‘I am sure you are very kind,’ said the sea-fairy in a voice that trembled. ‘But, dear little maid, I couldn’t be happy anywhere away from my relations and friends, and I couldn’t live out of the sea very long, and if you were to take me to your house and keep me there I should fade away and vanish with fretting.’

‘Would you really?’ cried Bessie Jane. ‘Then I won’t take you to my home. If you like, I’ll carry you down the sand and put you back into the sea.’

‘Oh, will you, dear little girl?’ cried the tiny creature joyfully, her eyes growing as bright as her hair. ‘I will be always grateful to you if you will. My little brothers and sisters and crowds of my friends are in the sea close to the shore watching me.’

‘I can’t see them,’ said Bessie Jane, turning her gaze seaward. ‘I can only see sun-sparks on the edges of the waves.’

‘They are sea-fairies,’ said the wee creature. ‘You can’t see their forms, of course, and you would not have seen me if I had not been caught in a net made out of Piskey-wool spun by the Small People and meshed by a Wise Woman. Will you please take me down to the sea now? It seems ages since the tide cut me off from my dear ones.’

‘I will this very minute, if you will lend me your eyes and your ears for a night and a day,’ answered Bessie Jane, remembering Old Annis’s injunction.

‘I will do what you ask gladly,’ said the little sea-fairy, ‘for I am very grateful for your kindness in offering to take me back to my friends.
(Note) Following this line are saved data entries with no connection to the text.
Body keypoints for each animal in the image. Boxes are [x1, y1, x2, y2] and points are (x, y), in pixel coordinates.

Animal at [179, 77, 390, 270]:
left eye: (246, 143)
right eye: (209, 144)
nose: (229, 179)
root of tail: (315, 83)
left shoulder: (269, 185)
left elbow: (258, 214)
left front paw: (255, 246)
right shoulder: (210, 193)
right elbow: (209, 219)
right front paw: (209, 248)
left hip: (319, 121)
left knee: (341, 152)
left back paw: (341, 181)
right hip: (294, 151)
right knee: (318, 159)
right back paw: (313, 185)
When you have put me into the sea a wave will bring to your feet a little red ball, which will contain my ears and my eyes, and which you must take to the Wise Woman, who will keep them until sunrise to-morrow.’
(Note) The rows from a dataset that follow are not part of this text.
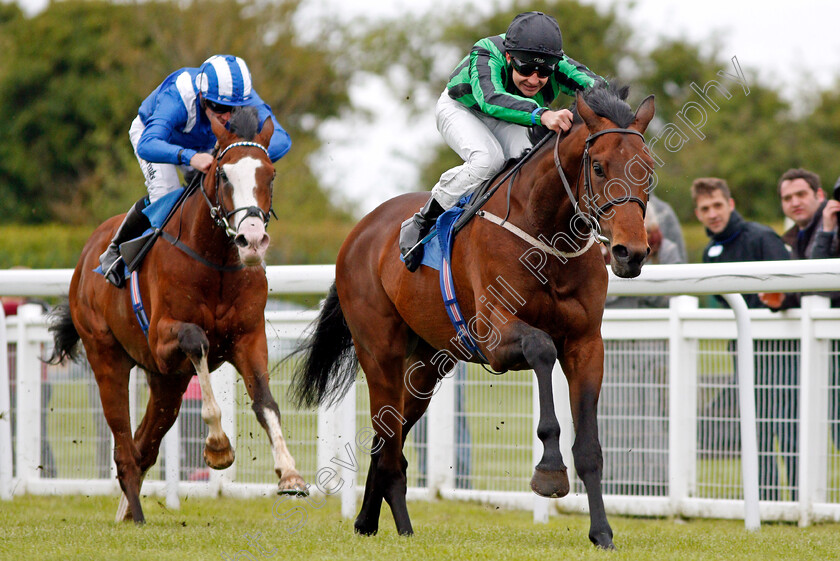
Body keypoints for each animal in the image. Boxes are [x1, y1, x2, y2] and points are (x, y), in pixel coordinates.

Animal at [47, 107, 306, 524]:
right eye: (223, 174)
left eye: (270, 174)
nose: (251, 240)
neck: (216, 261)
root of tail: (87, 255)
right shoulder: (164, 338)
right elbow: (197, 340)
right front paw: (218, 446)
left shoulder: (248, 337)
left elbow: (266, 401)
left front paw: (290, 474)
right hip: (107, 358)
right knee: (124, 444)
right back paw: (135, 515)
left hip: (166, 382)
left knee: (144, 445)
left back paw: (126, 510)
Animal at [294, 84, 656, 548]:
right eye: (597, 165)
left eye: (648, 169)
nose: (631, 253)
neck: (545, 232)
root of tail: (359, 231)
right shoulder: (494, 336)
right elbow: (541, 348)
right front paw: (550, 472)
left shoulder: (586, 344)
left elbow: (590, 448)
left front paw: (602, 532)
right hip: (379, 352)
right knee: (388, 440)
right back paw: (403, 527)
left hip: (426, 366)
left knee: (387, 436)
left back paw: (367, 521)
Bessie Jane carried the little sea-fairy very carefully down the sandy beach in the shrimping-net, and when she had put her into the sea, the water all around her broke into white fire, and a soft, sweet sound, like the coos of young pigeons, filled the air; and then, as the brightness enclosed the tiny creature, she disappeared—ears, eyes, and all!
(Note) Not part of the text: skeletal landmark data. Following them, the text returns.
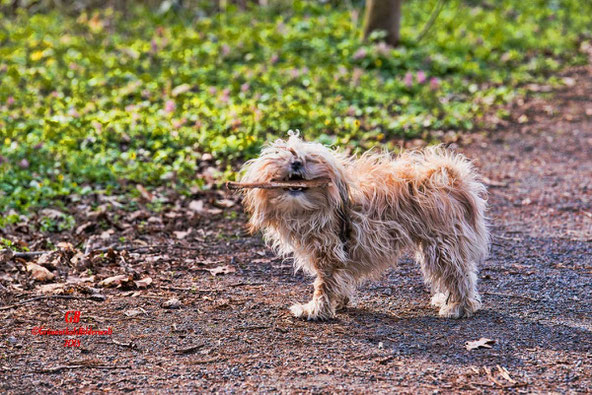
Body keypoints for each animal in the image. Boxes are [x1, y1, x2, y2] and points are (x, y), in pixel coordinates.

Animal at [238, 133, 488, 322]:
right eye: (285, 155)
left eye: (308, 158)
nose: (296, 163)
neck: (310, 209)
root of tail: (450, 180)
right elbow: (339, 281)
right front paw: (339, 302)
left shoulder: (329, 252)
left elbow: (324, 284)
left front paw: (316, 310)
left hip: (440, 244)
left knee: (459, 275)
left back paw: (457, 306)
‘Oh, the sea-fairy has forgotten her promise,’ cried Bessie Jane, gazing dolefully at the spot where she had sunk.

As she was speaking, a wavelet broke at her feet, and looking down, she saw a round ball of airy lightness and brightness lying on the sand. It was red as pools when the sun sets, and the child picked it up and looked at it, and through its almost transparent skin she saw a shadow of ears and a glimmer of something blue; and she took it to the Wise Woman, as the fairy had bidden her.